Lustick explained the US failed to stand up to Israel's violations, and has a long history in providing a ground cover for the Israeli occupation policies; it also failed to discourage Israel from its settlement activity under the pretext that not provoking Israel would push it towards a peace agreement.
He compared the solution of establishing a Palestinian state living side by side in peace and security with Israel to Spanish dictator Francisco Franco who fell into a coma, and never stopped to be reported in the media as ‘alive’. “The news media began a long death watch, announcing each night that Generalissimo Franco was still not dead. This desperate allegiance to the departed echoes in every speech, policy brief and op-ed about the two-state solution today.”
With regard to the settlement expansions in the occupied West Bank and the doubled number of settlers under the cover of the 20-year-old Oslo Accords, Lustick believed that establishing a Muslim-ruled Palestinian state is has as potential as that of a secular Palestinian state “Strong Islamist trends make a fundamentalist Palestine more likely than a small state under a secular government.”
He indicated that “The disappearance of Israel as a Zionist project, through war, cultural exhaustion or demographic momentum, is at least as plausible as the evacuation of enough of the half-million Israelis living across the 1967 border, or Green Line, to allow a real Palestinian state to exist.”
“While the vision of thriving Israeli and Palestinian states has slipped from the plausible to the barely possible, one mixed state emerging from prolonged and violent struggles over democratic rights is no longer inconceivable. Yet the fantasy that there is a two-state solution keeps everyone from taking action toward something that might work,”

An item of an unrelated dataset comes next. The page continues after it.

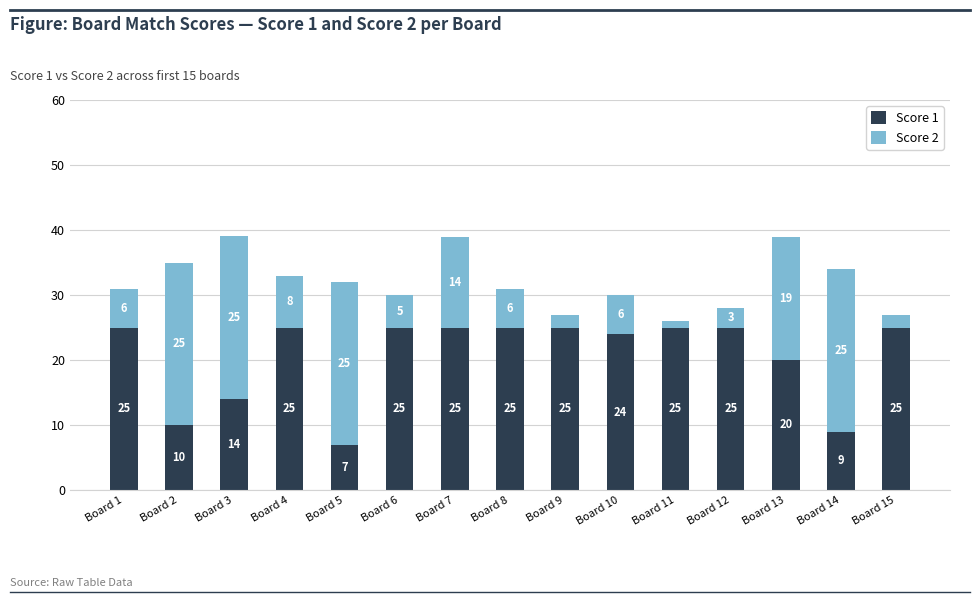

At which label does Score 1 reach its minimum?

Board 5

He considered that all sides have reasons to cling to two state-solution: “The Palestinian Authority needs its people to believe that progress is being made toward a two-state solution so it can continue to get the economic aid and diplomatic support that subsidize the lifestyles of its leaders, the jobs of tens of thousands of soldiers, spies, police officers and civil servants, and the authority’s prominence in a Palestinian society that views it as corrupt and incompetent.”
While for the consecutive Israeli governments, they “cling to the two-state notion because it seems to reflect the sentiments of the Jewish Israeli majority and it shields the country from international opprobrium, even as it camouflages relentless efforts to expand Israel’s territory into the West Bank,”

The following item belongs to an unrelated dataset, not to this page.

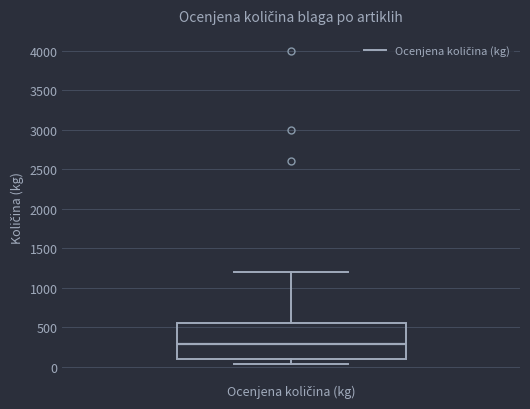

Read this box plot against the y-axis: the position of the median line, the range covered by the box, and the ends of both whiskers. The values are not printed on the chart, so give them approximately, as read against the axis.

median 300, box 100 to 550, whiskers 50 to 1200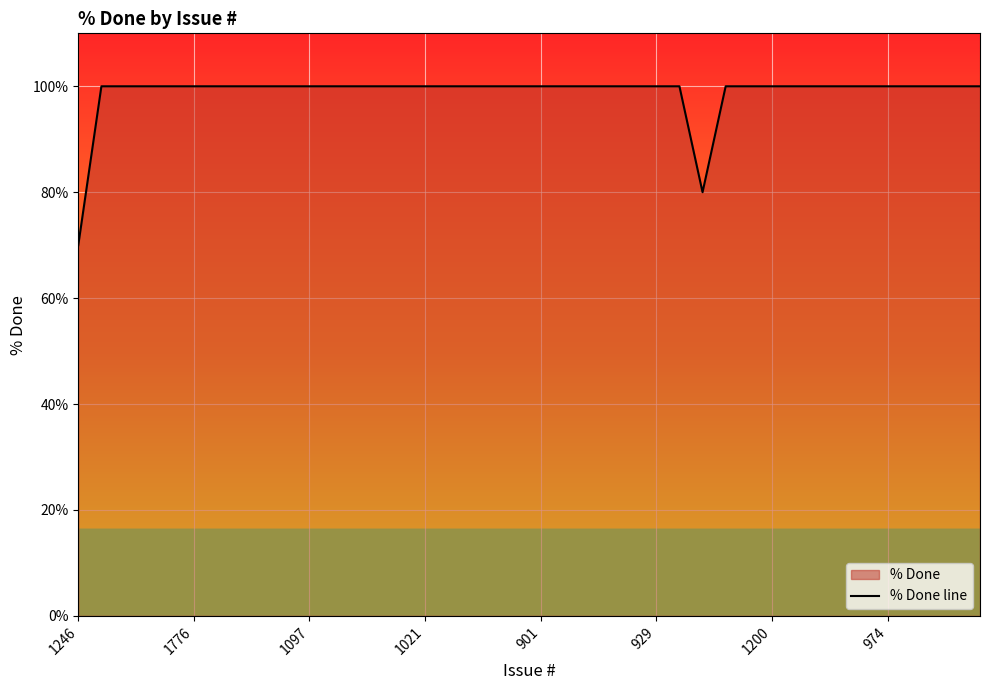

At which category does the data reach its first local valley?

27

Conceived as early as the 1930s, the idea of two states between the Jordan River and the Mediterranean Sea all but disappeared from public consciousness between 1948 and 1967. Between 1967 and 1973 it re-emerged, advanced by a minority of “moderates” in each community. By the 1990s it was embraced by majorities on both sides as not only possible but, during the height of the Oslo peace process, probable. But failures of leadership in the face of tremendous pressures brought Oslo crashing down. These days no one suggests that a negotiated two-state “solution” is probable. The most optimistic insist that, for some brief period, it may still be conceivable.
He added that many Israelis see the demise of their country as not just possible, but probable. “The State of Israel has been established, not its permanence. The most common phrase in Israeli political discourse is some variation of “If X happens (or doesn’t), the state will not survive!”
“Those who assume that Israel will always exist as a Zionist project should consider how quickly the Soviet, Pahlavi Iranian, apartheid South African, Baathist Iraqi and Yugoslavian states unraveled, and how little warning even sharp-eyed observers had that such transformations were imminent.” He followed.